Student Representatives at Council

              2017-18 Student Reps

Pictured from L to R: Jamie Mclellan (Conestoga), Charlotte Ley (Fanshawe), Ariane Metcalf (Michener). Absent: Telayna Johnson (Algonquin), Victoria Eckesnweiler (Canadore).

2016-17 Student Reps

Pictured from L to R: Anthony Yip Chuck (Fanshawe), Danny Raghunandan (Canadore), Cameron Streicher (Conestoga), Madeleine Poirier (Algonquin), Kyla Legault (La Cité), Sam Gennidakis (Michener). Absent: Kylie Pomeroy (St. Clair).


In 2012, the CRTO conducted a perception survey to obtain information about how the College was seen by stakeholders.  The data showed that the earlier in their professional careers RTs interact with the CRTO, the more likely the College would be viewed as a resource.  In response, the Patient Relations Committee developed a Student Strategy that has included the following initiatives over the past few years:

  • invitations for student RTs to sign up to receive eBulletins and other communications from the CRTO;
  • presentations by staff at each school about the registration process, quality assurance requirements, “what it means to be a professional,” etc.;
  • creation of a dedicated Student area on the CRTO website; and,
  • development of a student-version of the PORTfolio that was shared with all Ontario Respiratory Therapy programs.

To further enhance student engagement a pilot program was run in 2016 inviting a second-year student representative from each of the seven (7) RT programs in Ontario to sit at Council, for a one-year term, in a non-voting position.  

The intended benefits of this initiative were to:

  • give students the opportunity to see first-hand how decisions are made about the regulation of Respiratory Therapy in Ontario;
  • enhance students’ understanding of “patient-public interest” by reading Council-related material and hearing discussions on CRTO initiatives that serve the public interest;
  • learn what it means to be self-regulated professionals, including the role of the CRTO at Provincial and National tables such as FHRCO and NARTRB;
  • gain an understanding of government’s role in shaping the healthcare system by reading and hearing information related to legislation, regulations and government- relations; and
  • earn valuable volunteer experience that we hope will translate to future involvement in their profession (and can be listed on CVs/résumés/LinkedIn™).

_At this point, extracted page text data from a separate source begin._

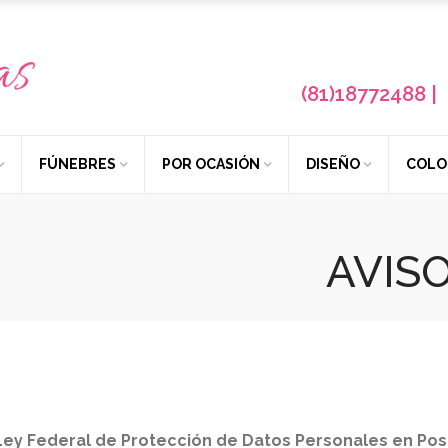
(81)18772488 | 
FÚNEBRES
POR OCASIÓN
DISEÑO
COLO
AVIS
Ley Federal de Protección de Datos Personales en Pos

The following nomination criteria were used for the selection of the student representative:

  • strong academic standing,
  • exhibits initiative and support for the profession,
  • demonstrates leadership skills, and
  • is not the current student representative for the CSRT or RTSO.

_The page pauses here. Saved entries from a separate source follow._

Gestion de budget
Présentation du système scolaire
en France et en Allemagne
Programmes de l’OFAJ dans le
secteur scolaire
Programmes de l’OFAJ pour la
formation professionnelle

Student representatives from each program were selected by their program coordinators.   CRTO Staff provided the reps with an orientation session their first Council meeting to help them understand their roles, review the CRTO’s confidentiality policy, governance model and strategic directions. Students were also told that they would be required to adhere to a Code of Conduct that, if breached, may result in their removal from the initiative.

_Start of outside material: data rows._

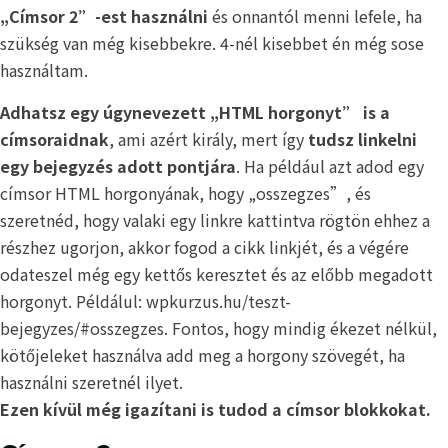
„Címsor 2”-est használni
és onnantól menni lefele, ha
szükség van még kisebbekre. 4-nél kisebbet én még sose
használtam.
Adhatsz egy úgynevezett „HTML horgonyt” is a
címsoraidnak
, ami azért király, mert így
tudsz linkelni
egy bejegyzés adott pontjára
. Ha például azt adod egy
címsor HTML horgonyának, hogy „osszegzes”, és
szeretnéd, hogy valaki egy linkre kattintva rögtön ehhez a
részhez ugorjon, akkor fogod a cikk linkjét, és a végére
odateszel még egy kettős keresztet és az előbb megadott
horgonyt. Példálul: wpkurzus.hu/teszt-
bejegyzes/#osszegzes. Fontos, hogy mindig ékezet nélkül,
kötőjeleket használva add meg a horgony szövegét, ha
használni szeretnél ilyet.
Ezen kívül még igazítani is tudod a címsor blokkokat.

The CRTO’s commitment to this initiative included supporting student growth and development through education and interaction with experienced RTs, Council members and staff, and reimbursing students for some (limited travel) expenses. The CRTO hoped to also benefit by:

  • hearing relevant RT student issues during the “Student Forum”;
  • leveraging students’ participation by having them share relevant CRTO/Council information with their fellow RT students; and
  • improving communications and relations with the Ontario RT programs.

At the end of the pilot program students and their school’s RT program coordinator were surveyed about their experiences along with the benefits/drawbacks of participating in the initiative.  Here are some of the responses we received:


  • “The transparency of the meetings witnessed by the student reps and public (should they so choose) was very reassuring to see as it confirmed that how the CRTO operates is, in fact, aligned with its goals and vision with respect to the public and profession it regulates.”
  • “I feel like I have a good understanding of how Respiratory Therapy is regulated in Ontario and also how it will affect my personal practice.”
  • “It’s apparent from the involvement of respiratory therapists on council and as non‐council committees and their work, as well as review of the by‐laws, that the CRTO is truly self-regulated.”

RT Program Coordinators

  • “They brought back information and learned so much from the experience.”
  • “There was no negative impact on the student’s academic progress. I do believe the experience had a positive impact on our Student’s academic progress. He seemed even more engaged and enthusiastic about Respiratory Therapy after his involvement.”
  • “Having even one student with a deeper understanding of what goes on with the CRTO earlier in their education (trust me, we try but the students have a really hard time keeping the CRTO, CSRT and RTSO differences sorted out in their minds) is a really good thing. Their knowledge will at the very least help them, and will hopefully ‘rub off’ on a couple of others.”

At the June 2017 Council meeting the survey responses and CRTO impact were considered by Council Members.  Unanimously it was decided that the initiative should continue.  The CRTO values its ongoing connections and collaboration with all stakeholders and believes that Respiratory Therapy students are fundamental to the future of healthcare in Ontario and the profession.